Searching for P- and CP- odd effects in heavy ion collisions

TL;DR

This thesis explores the possibility of parity and CP violation in QCD at high temperatures and densities, using effective models and analyzing potential experimental signatures in heavy ion collisions.

Contribution

It introduces a detailed theoretical framework for parity violation in QCD via an axial chemical potential and predicts observable effects in vector meson decay and dilepton production.

Findings

Parity breaking could occur in dense QCD systems.

Overproduction of lepton pairs near rho-omega resonance is predicted.

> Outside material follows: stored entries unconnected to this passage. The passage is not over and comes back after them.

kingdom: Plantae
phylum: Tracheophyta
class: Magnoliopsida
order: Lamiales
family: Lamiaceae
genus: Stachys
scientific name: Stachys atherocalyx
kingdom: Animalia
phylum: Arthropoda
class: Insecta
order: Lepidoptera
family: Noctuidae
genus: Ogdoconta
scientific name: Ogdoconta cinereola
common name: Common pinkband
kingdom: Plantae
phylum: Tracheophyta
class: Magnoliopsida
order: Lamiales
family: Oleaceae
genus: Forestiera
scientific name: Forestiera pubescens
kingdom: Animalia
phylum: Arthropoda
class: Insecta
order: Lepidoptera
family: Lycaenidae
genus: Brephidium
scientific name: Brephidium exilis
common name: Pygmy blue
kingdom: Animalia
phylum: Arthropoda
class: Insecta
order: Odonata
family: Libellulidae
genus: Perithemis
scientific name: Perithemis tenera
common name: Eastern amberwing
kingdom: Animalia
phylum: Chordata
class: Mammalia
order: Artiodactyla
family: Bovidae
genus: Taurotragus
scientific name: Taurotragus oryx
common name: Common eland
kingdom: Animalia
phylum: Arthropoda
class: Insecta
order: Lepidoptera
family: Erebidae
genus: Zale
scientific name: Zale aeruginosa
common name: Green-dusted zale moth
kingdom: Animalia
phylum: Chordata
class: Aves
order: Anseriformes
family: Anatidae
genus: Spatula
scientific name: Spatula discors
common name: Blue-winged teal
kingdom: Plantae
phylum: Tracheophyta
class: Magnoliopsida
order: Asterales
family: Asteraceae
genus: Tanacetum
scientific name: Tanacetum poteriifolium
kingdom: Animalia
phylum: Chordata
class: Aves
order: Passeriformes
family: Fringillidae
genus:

Angular distributions of dileptons can reveal parity-violating effects.

Abstract

In this thesis we study the possibility that QCD breaks parity at high temperatures and densities, a scenario that may be tested in heavy ion collisions. Analytical studies with effective models suggest that QCD may break parity in dense systems. Besides, P- and CP- odd bubbles may appear in a finite volume due to local large topological fluctuations in a hot medium. The last effect may be treated in a quasi-equilibrium description by means of a non-trivial axial chemical potential. We consider the 'two flavour' Nambu--Jona-Lasinio model in the presence of a vector and an axial external chemical potentials and study the phase structure of the model at zero temperature. These magnitudes could trigger a phase where parity could be broken in QCD. Analogies and differences with the expected behaviour in QCD are discussed besides the limitations of the model. We also consider the low energy realization of QCD in terms of mesons when an axial chemical potential is present. The eigenstates of strong interactions do not have a definite parity and interactions that would otherwise be forbidden compete with the familiar ones. We focus on scalars and pseudoscalars that are described by a generalized linear sigma model. Finally, we investigate how local parity breaking may affect vector physics. A modified dispersion relation is derived for the lightest vector mesons rho and omega. This effect predicts a natural overproduction of lepton pairs in the vicinity of the rho-omega resonance peak as well as a polarization asymmetry around this peak. The dilepton excess seems relevant to explain the anomalous dielectron yield quoted by PHENIX/STAR. We present a detailed analysis of the angular distribution associated to the lepton pairs created from these mesons searching for polarization dependencies. Two angular variables are found to carry the main information related to the parity-breaking effect.